__WHAT YOU WILL DO__: Would you set down every entry shown below, precisely as written?

====

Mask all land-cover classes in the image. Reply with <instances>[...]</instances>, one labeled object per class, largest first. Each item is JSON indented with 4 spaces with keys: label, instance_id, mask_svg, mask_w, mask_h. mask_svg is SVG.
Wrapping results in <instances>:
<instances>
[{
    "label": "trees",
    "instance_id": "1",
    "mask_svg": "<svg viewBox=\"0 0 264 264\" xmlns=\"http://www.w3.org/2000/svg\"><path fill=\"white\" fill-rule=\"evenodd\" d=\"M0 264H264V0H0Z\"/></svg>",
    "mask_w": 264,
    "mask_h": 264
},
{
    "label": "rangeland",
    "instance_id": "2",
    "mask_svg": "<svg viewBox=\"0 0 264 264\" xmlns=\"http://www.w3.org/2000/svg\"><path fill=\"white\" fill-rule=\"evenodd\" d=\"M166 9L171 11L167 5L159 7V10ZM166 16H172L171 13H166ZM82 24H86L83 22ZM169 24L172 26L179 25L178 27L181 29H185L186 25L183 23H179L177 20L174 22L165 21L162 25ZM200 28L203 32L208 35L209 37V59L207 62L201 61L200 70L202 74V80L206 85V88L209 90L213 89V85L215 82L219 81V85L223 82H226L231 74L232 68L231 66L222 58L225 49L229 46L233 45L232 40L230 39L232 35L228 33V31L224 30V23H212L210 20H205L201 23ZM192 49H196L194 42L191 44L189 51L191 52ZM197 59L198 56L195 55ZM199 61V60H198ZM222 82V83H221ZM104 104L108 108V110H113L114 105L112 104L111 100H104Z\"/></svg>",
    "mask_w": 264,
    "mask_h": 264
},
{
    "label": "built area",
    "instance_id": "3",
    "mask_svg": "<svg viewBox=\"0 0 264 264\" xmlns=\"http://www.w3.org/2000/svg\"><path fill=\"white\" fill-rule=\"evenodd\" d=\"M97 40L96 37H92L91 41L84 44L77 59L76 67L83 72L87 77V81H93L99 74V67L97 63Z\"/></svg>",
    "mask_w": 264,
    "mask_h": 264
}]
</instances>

====

__COMPLETED TASK__:
Mask all land-cover classes in the image. Reply with <instances>[...]</instances>, one labeled object per class, largest first. Each item is JSON indented with 4 spaces with keys: label, instance_id, mask_svg, mask_w, mask_h. mask_svg is SVG.
Wrapping results in <instances>:
<instances>
[{
    "label": "trees",
    "instance_id": "1",
    "mask_svg": "<svg viewBox=\"0 0 264 264\" xmlns=\"http://www.w3.org/2000/svg\"><path fill=\"white\" fill-rule=\"evenodd\" d=\"M0 264H264V0H0Z\"/></svg>",
    "mask_w": 264,
    "mask_h": 264
},
{
    "label": "rangeland",
    "instance_id": "2",
    "mask_svg": "<svg viewBox=\"0 0 264 264\" xmlns=\"http://www.w3.org/2000/svg\"><path fill=\"white\" fill-rule=\"evenodd\" d=\"M166 9L171 11L167 5L159 7V10ZM166 16H172L171 13H166ZM82 24H86L83 22ZM169 24L172 26L179 25L178 27L181 29H185L186 25L183 23H179L177 20L174 22L165 21L162 25ZM200 28L203 32L208 35L209 37V59L207 62L201 61L200 70L202 74V80L206 85V88L209 90L213 89V85L215 82L219 81V85L223 82H226L231 74L232 68L231 66L222 58L225 49L229 46L233 45L232 40L230 39L232 35L228 33V31L224 30V23H212L210 20H205L201 23ZM192 49H196L194 42L191 44L189 51L191 52ZM197 59L198 56L195 55ZM199 61V60H198ZM222 82V83H221ZM104 104L108 108V110H113L114 105L112 104L111 100H104Z\"/></svg>",
    "mask_w": 264,
    "mask_h": 264
},
{
    "label": "built area",
    "instance_id": "3",
    "mask_svg": "<svg viewBox=\"0 0 264 264\" xmlns=\"http://www.w3.org/2000/svg\"><path fill=\"white\" fill-rule=\"evenodd\" d=\"M97 40L96 37H92L91 41L84 44L77 59L76 67L83 72L87 77V81H93L99 74V67L97 63Z\"/></svg>",
    "mask_w": 264,
    "mask_h": 264
}]
</instances>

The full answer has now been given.